Dia berkata, “Aku bertemu dengan pamanku, bersamanya ada panji. Aku bertanya kepadanya, ‘Mau ke mana engkau?’ Dia menjawab, ‘Rasulullah ﷺ mengutusku kepada seorang laki-laki yang menikahi istri ayahnya, dan beliau memerintahkanku untuk memenggal lehernya dan mengambil hartanya.” (HR Abu Dawud)
Juga diriwayatkan dalam sebuah hadits bahwa Nabi SAW bersabda:
قال رسول الله ﷺ: «من وقع على ذاتِ محرمٍ فاقتلوه»
“Barang siapa berbuat zina dengan perempuan mahramnya, maka bunuhlah dia.” (HR Ahmad, at-Tirmidzi, Ibnu Majah, dan al-Hakim, al-Hakim berkata, “Sahih namun tidak di riwayat keduanya.”)
“Secara umum, hukum zina mahram adalah haram dan berdosa besar.

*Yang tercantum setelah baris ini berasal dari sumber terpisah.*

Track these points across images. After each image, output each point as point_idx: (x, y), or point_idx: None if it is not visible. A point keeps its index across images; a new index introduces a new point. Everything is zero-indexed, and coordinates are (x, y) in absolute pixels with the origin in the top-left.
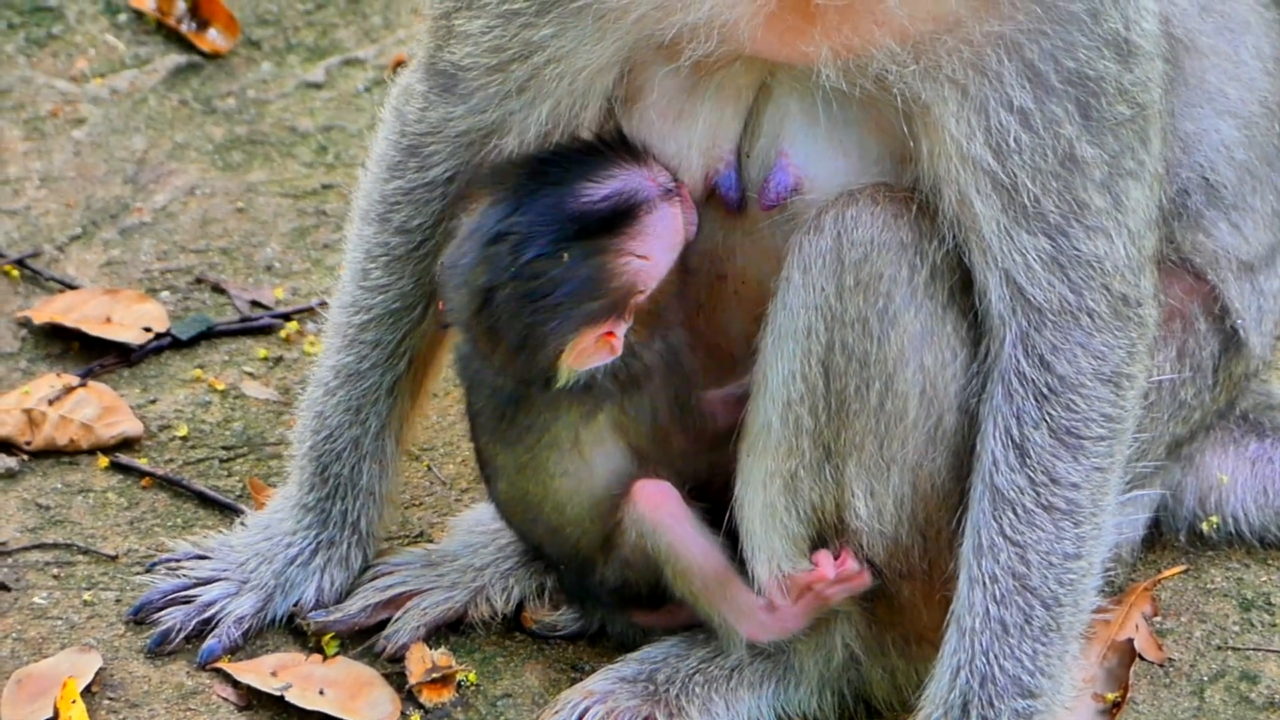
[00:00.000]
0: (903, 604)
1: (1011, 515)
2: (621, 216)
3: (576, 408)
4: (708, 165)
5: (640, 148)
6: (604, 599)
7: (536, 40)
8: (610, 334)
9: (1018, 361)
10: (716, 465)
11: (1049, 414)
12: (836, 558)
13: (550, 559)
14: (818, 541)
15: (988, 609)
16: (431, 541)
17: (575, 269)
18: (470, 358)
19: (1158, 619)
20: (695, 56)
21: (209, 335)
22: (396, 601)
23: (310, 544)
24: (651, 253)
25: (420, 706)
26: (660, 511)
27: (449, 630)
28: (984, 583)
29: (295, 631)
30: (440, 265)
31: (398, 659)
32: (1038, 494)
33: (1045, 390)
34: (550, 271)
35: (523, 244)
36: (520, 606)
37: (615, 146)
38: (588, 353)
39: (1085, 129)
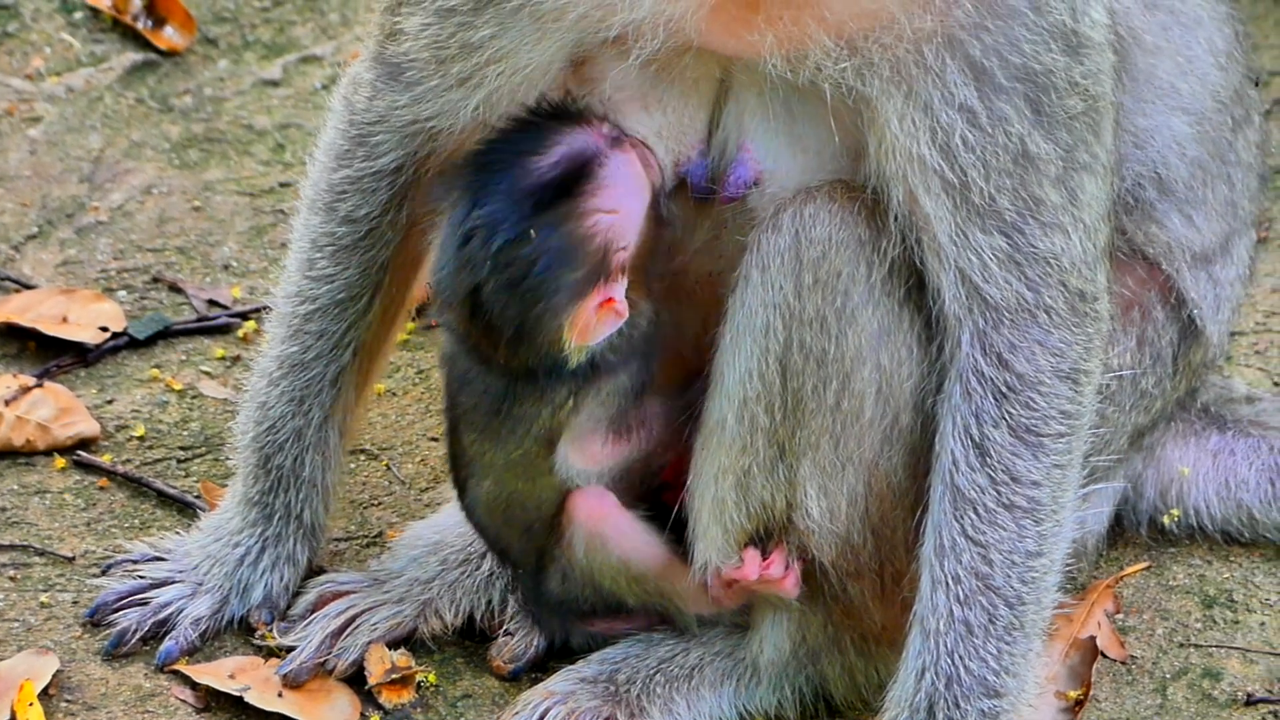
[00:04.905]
0: (853, 604)
1: (973, 515)
2: (575, 177)
3: (565, 395)
4: (677, 153)
5: (574, 106)
6: (559, 608)
7: (475, 40)
8: (609, 300)
9: (975, 360)
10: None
11: (1008, 412)
12: (766, 557)
13: (513, 563)
14: (762, 537)
15: (951, 610)
16: (388, 542)
17: (546, 243)
18: (458, 356)
19: (1120, 616)
20: (645, 53)
21: (166, 335)
22: (348, 623)
23: (257, 542)
24: (619, 204)
25: (380, 708)
26: (604, 523)
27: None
28: (947, 584)
29: (251, 631)
30: (430, 284)
31: (351, 676)
32: (999, 493)
33: (1004, 389)
34: (523, 253)
35: (490, 236)
36: (471, 619)
37: (549, 114)
38: (591, 324)
39: (1037, 125)
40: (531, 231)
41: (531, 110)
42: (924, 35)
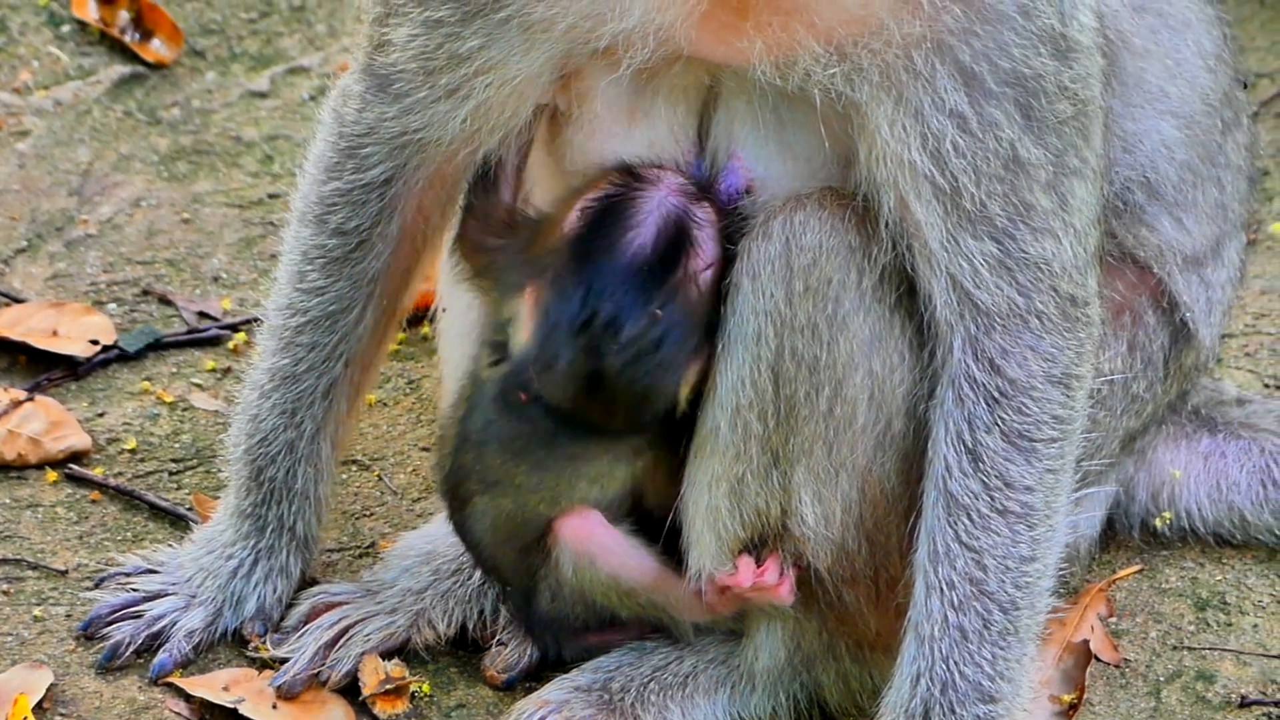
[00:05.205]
0: (848, 610)
1: (967, 521)
2: (676, 245)
3: (629, 444)
4: (670, 163)
5: (642, 168)
6: (550, 625)
7: (463, 51)
8: None
9: (967, 366)
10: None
11: (1001, 418)
12: (760, 564)
13: (503, 580)
14: (756, 544)
15: (946, 616)
16: (380, 553)
17: (669, 318)
18: (515, 388)
19: (1113, 620)
20: (635, 62)
21: (156, 347)
22: (341, 634)
23: (250, 554)
24: (712, 257)
25: (374, 718)
26: (590, 543)
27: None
28: (941, 589)
29: (244, 643)
30: (524, 369)
31: (345, 687)
32: (992, 499)
33: (996, 394)
34: (652, 334)
35: (616, 321)
36: (464, 628)
37: (623, 182)
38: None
39: (1027, 130)
40: (657, 311)
41: (609, 179)
42: (913, 41)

Bagi pelaku belum menikah, dikenai hukum cambuk dan pengasingan, dan yang sudah berpasangan (muhshan) dikenai hukuman rajam atau hukuman mati menurut satu riwayat dari Imam Ahmad, sebagaimana hadis-hadis yang telah dijelaskan,” kata Kiai Miftah, dikutip dari MUIDigal, Selasa (20/5/2025).
Kiai Miftah menambahkan, Allah SWT melarang umat Islam untuk mendekati zina, apalagi melakukan zina, karena itu adalah perbuatan yang keji dan jalan yang buruk. Allah SWT berfirman dalam Qs Al-Isra ayat 32:
وَلَا تَقْرَبُوا الزِّنٰىٓ اِنَّهٗ كَانَ فَاحِشَةًۗ وَسَاۤءَ سَبِيْلًا
“Dan janganlah kalian mendekati zina, sesungguhnya itu adalah suatu perbuatan yang keji dan suatu jalan yang buruk.”
“Zina dengan mahram (inses) jelas termasuk dosa besar, bahkan merupakan bentuk zina yang paling keji secara mutlak,” tegas Kiai Miftah.
Kiai Miftah menukil pernyataan Syekh Ibnu Hajar Al-Haitami yang menegaskan bahwa inses adalah bentuk zina yang paling berat secara mutlak.
وأعظم الزنا على الإطلاق الزنا بالمحارم (الزواجر عن اقتراف الكبائر 2/301).
“Dan bentuk zina yang paling berat secara mutlak adalah zina dengan mahram.” (Zawajir ‘an Iqtiraf al-Kaba’ir, 2/301).